Anyway, when I was in hospital, even when I was really ill, I was always aware that I needed to get a grip on reality, to become sane and capable as soon as possible, in order to get my baby back. I knew that there was a very real risk that I would not be deemed capable of looking after her. So I really tried my hardest to become as well as I could, despite everything.

I was devastated when my own sister refused to discuss the fact that I had been assualted. She took the same tack as the female nurse who I had first spoken to - straight denial. I couldn't understand it. My husband - not yet my husband, said that he believed me but that he couldn't so anything about it. Yet he still looked the guy in the eye and nodded civilly when they crossed paths.

I can only suppose now that those concerned assumed that because I was deranged I had imagined the assault, or lied about it. But I have never been a liar. Although there was another incident at the same hospital when I was only nineteen, on the occasion of my first breakdown - well, I will write more about that tomorrow.

As for the nurse himself - I hope to God that he actually was, or is, a good nurse, and that what he did was an aberration. I still don't understand it. But I do realise that far worse things than that have happened to far better people than me. It is just the fear I felt, the fear of him and the fear that I would lose any chance to prove my right to my daughter if I insisted on pursuing my accusations. I find that hard to forgive.
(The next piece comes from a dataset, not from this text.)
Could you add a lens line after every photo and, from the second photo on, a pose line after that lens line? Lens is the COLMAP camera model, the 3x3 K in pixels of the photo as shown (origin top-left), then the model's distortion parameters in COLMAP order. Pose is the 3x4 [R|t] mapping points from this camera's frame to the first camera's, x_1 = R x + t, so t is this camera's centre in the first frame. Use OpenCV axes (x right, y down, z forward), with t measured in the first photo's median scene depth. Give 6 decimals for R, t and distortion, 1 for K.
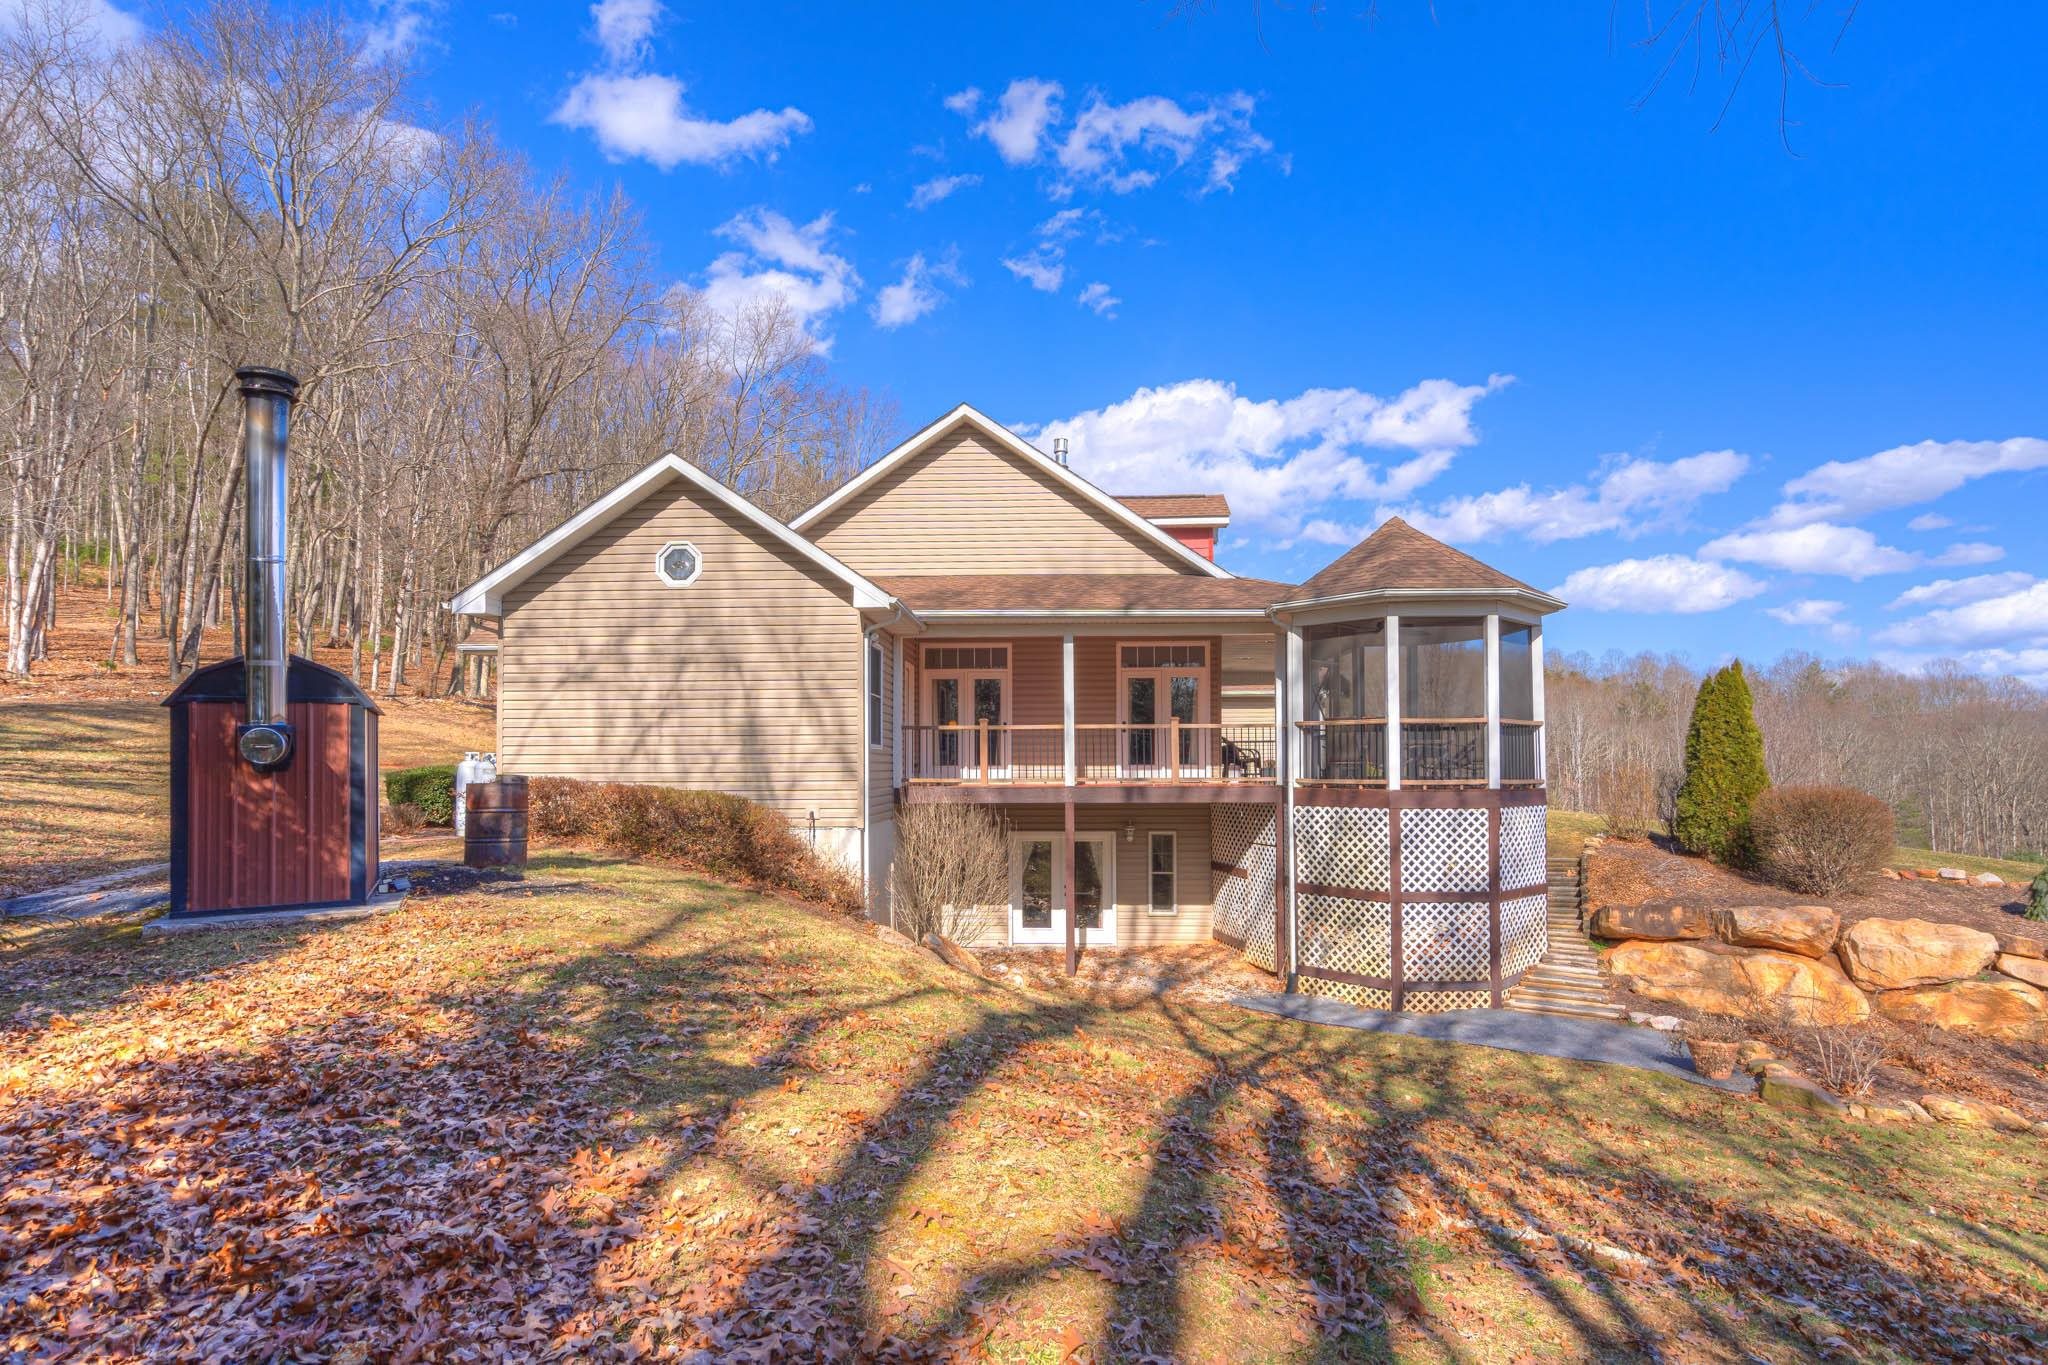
lens RADIAL K [[1021.5, 0, 1039.2], [0, 1021.5, 737.0], [0, 0, 1]] dist [-0.000319, 0.000334]
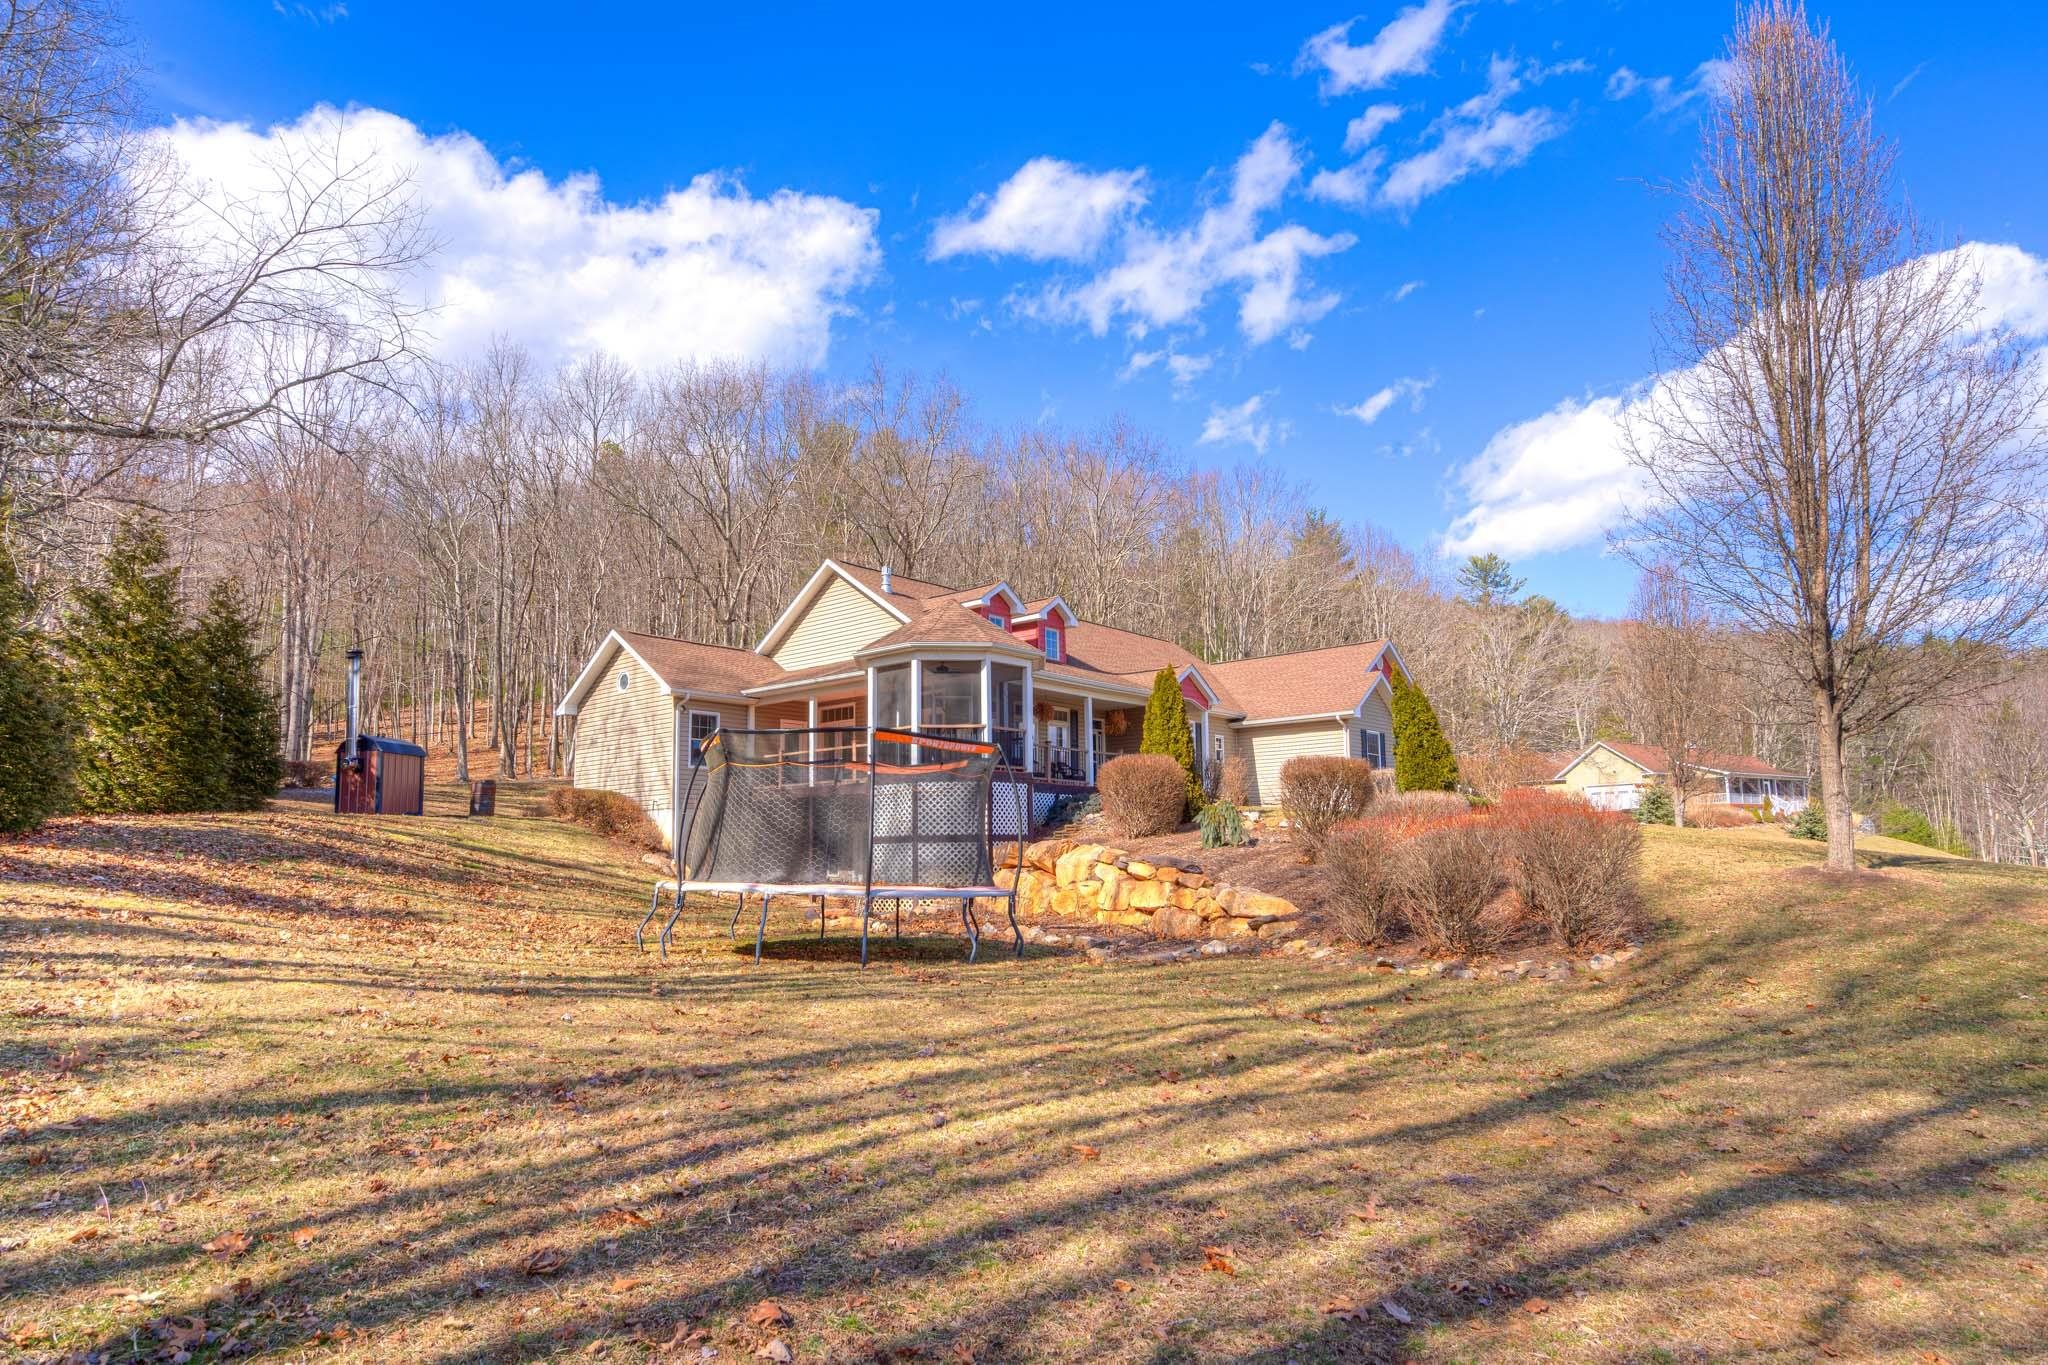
lens RADIAL K [[1144.0, 0, 1023.3], [0, 1144.0, 723.4], [0, 0, 1]] dist [0.001339, 0.000346]
pose [[0.778580, -0.082450, -0.622105, 1.672736], [0.028898, 0.994990, -0.095704, 0.152120], [0.626879, 0.056535, 0.777062, -0.260998]]
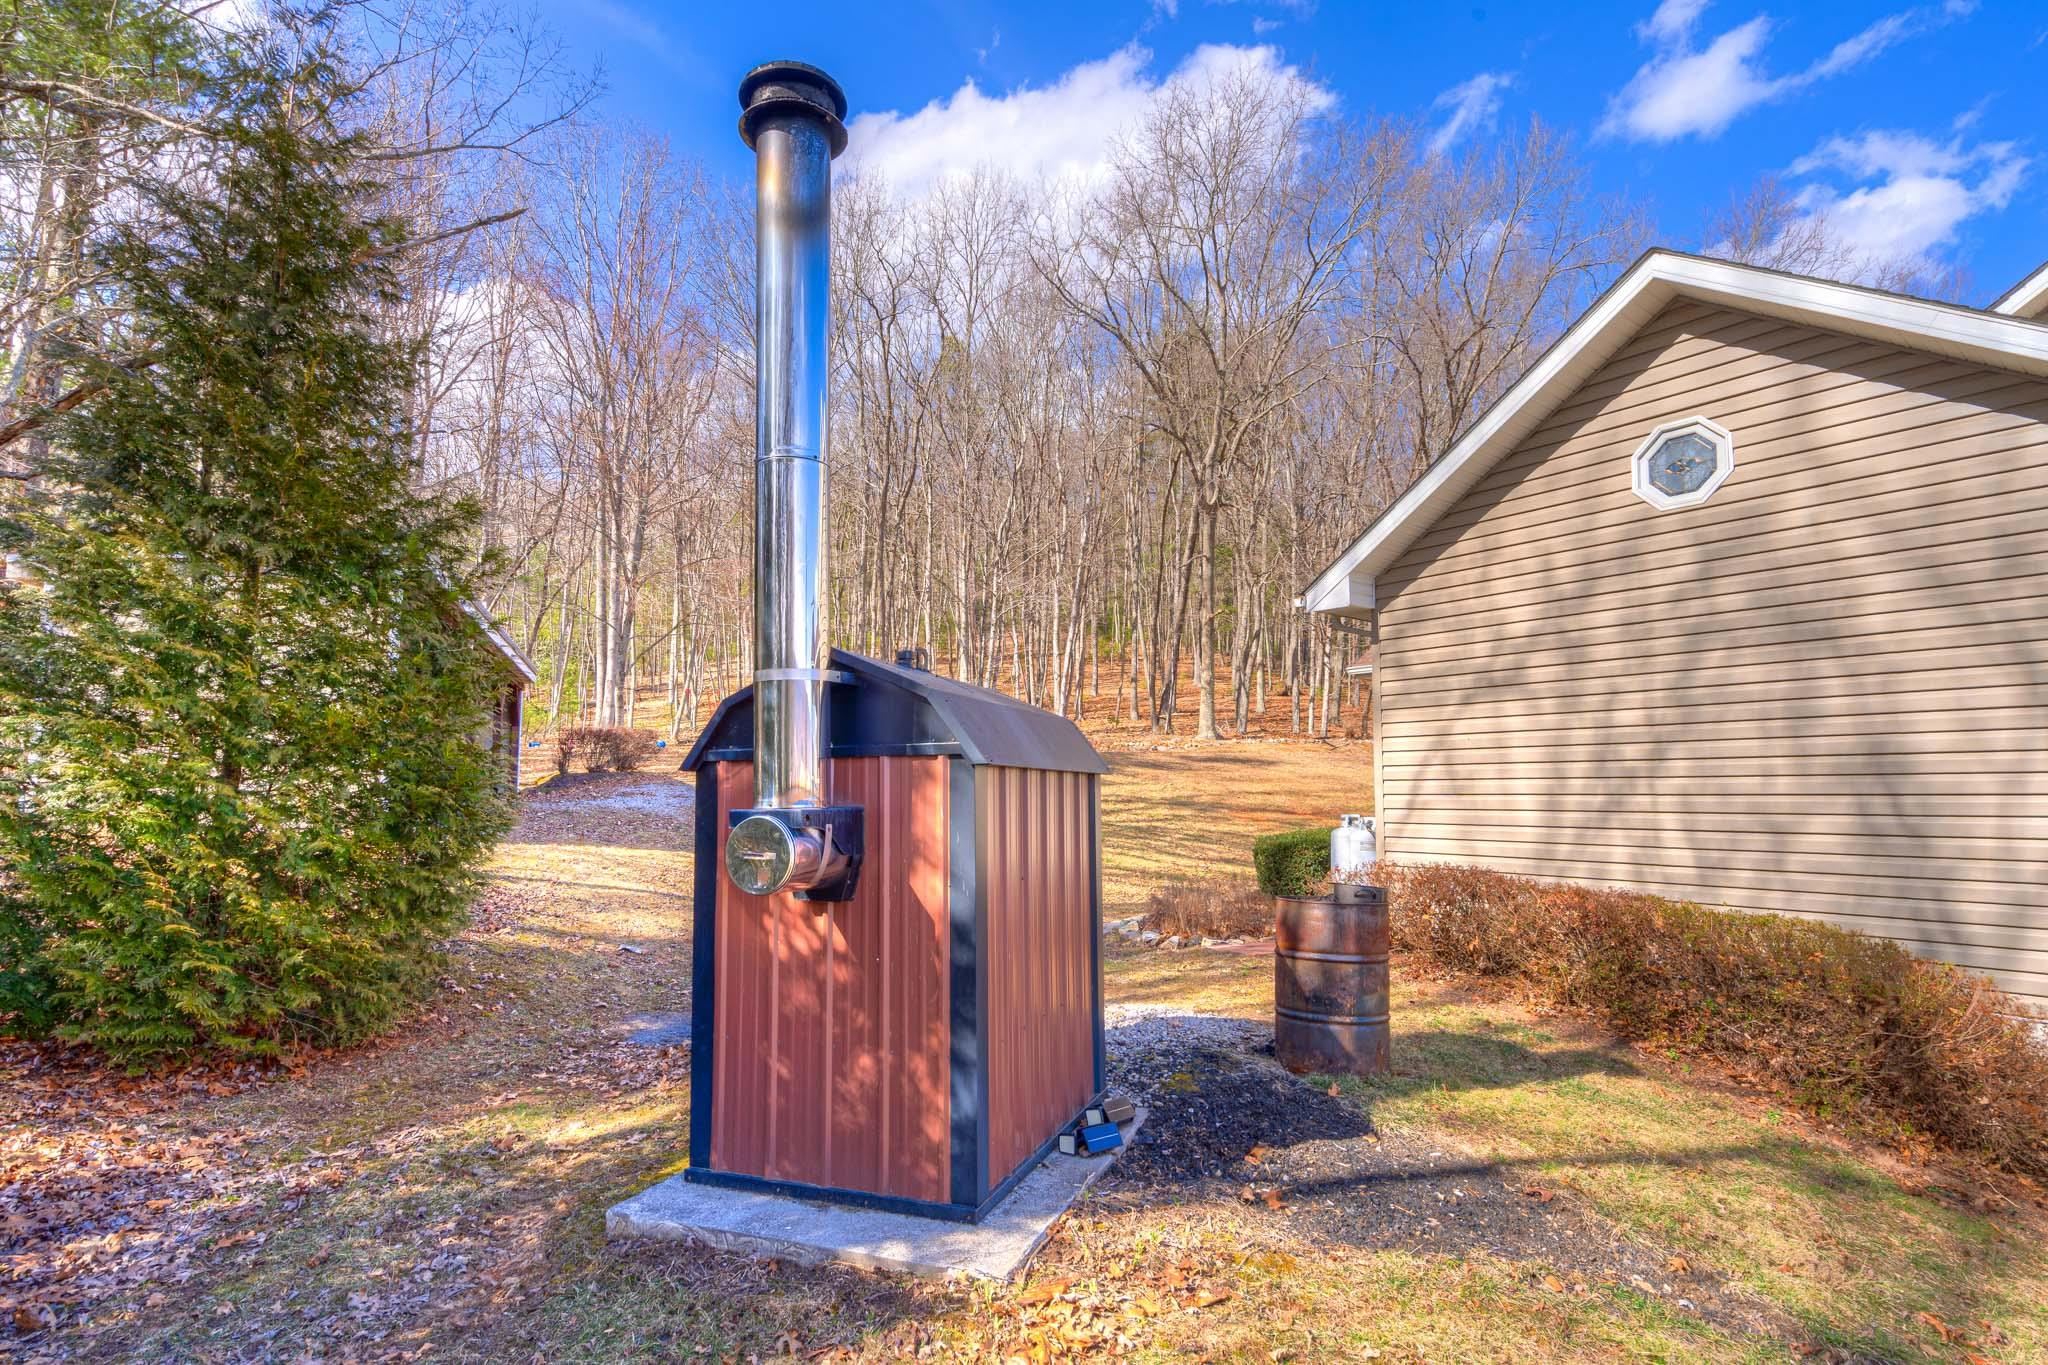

And although I don't intend to stick my neck out after all these years by going to the police with a statement, if I ever heard that this nurse had been accused of sexual assault by another patient I would be the first on the witness stand to back them up, no matter at what personal cost.

Gosh - I really didn't know that I was going to blurt all that out. Now my kids won't be able to read this blog until they are at least sixteen! I actually meant to write a bit about the state of mental health hospitals, and the sort of people who generally find themselves incarcerated in them.

That will have to wait until tomorrow now.